Por Erika Costa, Advogada
O conceito de “adultização” esteve entre os temas de maior engajamento nas redes sociais e no debate público brasileiro no último ano. Um indicativo claro disso é que a discussão culminou na sanção da Lei nº 15.211/2025 — conhecida como “ECA Digital” ou, popularmente, “Lei Felca”, em referência ao influenciador que impulsionou o tema.
A nova legislação estabelece diretrizes voltadas ao reforço da proteção de crianças e adolescentes no ambiente digital. Ainda assim, o debate está longe de se encerrar — ao contrário, tende a se intensificar nos próximos meses.
Recentemente, a defesa do influenciador Hytalo Santos, preso após a repercussão de vídeos envolvendo menores, passou a invocar a própria lei como fundamento para pleitear a anulação de sua condenação por exploração sexual de adolescentes. O movimento chama atenção e exige uma análise mais cuidadosa.
Entre os principais avanços da norma, destacam-se a previsão de mecanismos para remoção de conteúdos relacionados à exploração infantil, a exigência de verificação de idade, a implementação de ferramentas de controle parental e a obrigatoriedade de comunicação às autoridades em casos suspeitos. A legislação também abrange conteúdos que incentivem violência, automutilação e outras práticas prejudiciais ao desenvolvimento de menores.
Trata-se, em essência, de um complemento ao Estatuto da Criança e do Adolescente, com o objetivo de estender a proteção integral ao ambiente digital, equiparando, na medida do possível, a tutela existente no mundo físico.
Nesse contexto, observa-se um ponto central: a Lei Felca sinaliza um deslocamento relevante de responsabilidade. Se antes o controle recaía predominantemente sobre a família, agora se impõem deveres mais concretos às plataformas digitais, que passam a assumir papel ativo na prevenção de danos.
Sob a perspectiva técnico-jurídica, contudo, a exigência de verificação efetiva de idade desponta como um dos aspectos mais sensíveis da norma. Mais do que a criação de mecanismos, será indispensável garantir sua efetividade — o que inevitavelmente tensiona outro direito fundamental: a proteção de dados pessoais, já disciplinada pela Lei Geral de Proteção de Dados (LGPD).
É justamente nesse ponto que se revela a complexidade do tema. Nenhuma legislação nasce plenamente acabada. É natural que, após sua entrada em vigor, surjam interpretações divergentes, lacunas e efeitos colaterais não previstos — cenário que, no curto prazo, pode gerar insegurança jurídica.
Nesse ambiente, estratégias defensivas como a adotada no caso de Hytalo Santos passam a explorar possíveis brechas interpretativas, sustentando que o foco da nova legislação recai sobre a responsabilização das plataformas e a proteção ativa dos menores no ambiente digital. A questão que se coloca é: haveria espaço para, com base nessa lógica, mitigar a responsabilidade individual por conteúdos que envolvam menores?

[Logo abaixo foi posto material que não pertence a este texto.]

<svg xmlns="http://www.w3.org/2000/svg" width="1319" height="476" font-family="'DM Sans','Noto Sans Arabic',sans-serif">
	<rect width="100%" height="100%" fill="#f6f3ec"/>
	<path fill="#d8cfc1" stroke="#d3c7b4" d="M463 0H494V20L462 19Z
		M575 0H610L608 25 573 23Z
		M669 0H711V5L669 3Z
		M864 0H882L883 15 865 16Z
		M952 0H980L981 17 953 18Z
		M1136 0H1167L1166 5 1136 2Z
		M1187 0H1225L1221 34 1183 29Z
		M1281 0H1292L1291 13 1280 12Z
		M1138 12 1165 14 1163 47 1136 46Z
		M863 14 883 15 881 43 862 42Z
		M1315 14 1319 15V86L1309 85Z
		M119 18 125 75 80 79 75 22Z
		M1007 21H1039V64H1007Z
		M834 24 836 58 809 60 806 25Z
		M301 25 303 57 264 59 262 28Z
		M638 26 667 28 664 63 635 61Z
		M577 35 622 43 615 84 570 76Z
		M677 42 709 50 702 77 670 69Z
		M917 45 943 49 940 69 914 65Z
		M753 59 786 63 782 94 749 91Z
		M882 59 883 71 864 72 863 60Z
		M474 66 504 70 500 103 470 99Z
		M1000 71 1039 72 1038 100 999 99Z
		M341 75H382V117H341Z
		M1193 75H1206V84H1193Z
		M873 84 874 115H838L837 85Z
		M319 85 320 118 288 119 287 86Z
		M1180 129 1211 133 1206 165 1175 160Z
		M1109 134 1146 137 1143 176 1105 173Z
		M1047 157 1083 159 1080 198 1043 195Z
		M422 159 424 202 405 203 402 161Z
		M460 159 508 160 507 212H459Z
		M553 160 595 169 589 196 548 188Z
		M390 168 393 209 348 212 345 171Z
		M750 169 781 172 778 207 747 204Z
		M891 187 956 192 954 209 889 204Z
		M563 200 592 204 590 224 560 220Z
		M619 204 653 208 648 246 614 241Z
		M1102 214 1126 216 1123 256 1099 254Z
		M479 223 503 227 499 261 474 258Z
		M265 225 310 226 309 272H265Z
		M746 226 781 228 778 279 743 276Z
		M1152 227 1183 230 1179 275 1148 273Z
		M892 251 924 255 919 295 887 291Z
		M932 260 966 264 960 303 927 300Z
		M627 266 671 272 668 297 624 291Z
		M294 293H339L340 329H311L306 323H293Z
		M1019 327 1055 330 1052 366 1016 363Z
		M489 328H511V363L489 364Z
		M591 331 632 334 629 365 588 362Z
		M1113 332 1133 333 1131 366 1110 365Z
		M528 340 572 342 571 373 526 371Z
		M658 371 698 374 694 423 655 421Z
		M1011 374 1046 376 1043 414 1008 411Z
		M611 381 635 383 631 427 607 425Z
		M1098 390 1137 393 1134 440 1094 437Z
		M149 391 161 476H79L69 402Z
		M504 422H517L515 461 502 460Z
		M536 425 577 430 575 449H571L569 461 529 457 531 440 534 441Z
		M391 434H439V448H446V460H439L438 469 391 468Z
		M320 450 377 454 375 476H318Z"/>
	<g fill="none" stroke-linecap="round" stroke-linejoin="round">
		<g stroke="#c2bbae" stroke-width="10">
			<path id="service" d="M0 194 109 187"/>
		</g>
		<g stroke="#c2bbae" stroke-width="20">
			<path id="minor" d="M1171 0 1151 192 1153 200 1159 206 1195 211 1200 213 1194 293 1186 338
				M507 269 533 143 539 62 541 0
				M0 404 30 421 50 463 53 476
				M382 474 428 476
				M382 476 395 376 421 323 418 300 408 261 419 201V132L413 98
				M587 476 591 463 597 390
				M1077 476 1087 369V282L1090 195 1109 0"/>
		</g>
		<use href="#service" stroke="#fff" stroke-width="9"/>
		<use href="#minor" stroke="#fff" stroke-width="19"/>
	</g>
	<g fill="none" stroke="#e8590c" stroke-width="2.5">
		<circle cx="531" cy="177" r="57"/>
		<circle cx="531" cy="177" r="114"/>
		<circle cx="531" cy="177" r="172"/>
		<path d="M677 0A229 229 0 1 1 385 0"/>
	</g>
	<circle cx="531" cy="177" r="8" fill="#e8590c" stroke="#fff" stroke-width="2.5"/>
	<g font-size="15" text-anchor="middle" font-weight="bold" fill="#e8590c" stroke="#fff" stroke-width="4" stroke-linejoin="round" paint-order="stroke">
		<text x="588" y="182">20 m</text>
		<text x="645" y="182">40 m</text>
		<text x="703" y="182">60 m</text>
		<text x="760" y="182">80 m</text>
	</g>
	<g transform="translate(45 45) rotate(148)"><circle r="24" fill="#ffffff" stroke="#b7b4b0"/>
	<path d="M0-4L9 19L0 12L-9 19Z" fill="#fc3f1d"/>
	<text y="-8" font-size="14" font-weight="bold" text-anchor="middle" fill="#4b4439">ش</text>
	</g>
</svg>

Caberá ao sistema de justiça enfrentar essas teses. É previsível o ajuizamento de ações que questionem a constitucionalidade, o alcance e a proporcionalidade dos dispositivos legais, à medida que os tribunais forem chamados a consolidar entendimento sobre o tema.
Ao final, mais do que uma discussão estritamente jurídica, trata-se de uma escolha social: definir se a proteção de crianças e adolescentes no ambiente digital será efetivamente implementada — ou se permanecerá, em grande medida, apenas no plano normativo.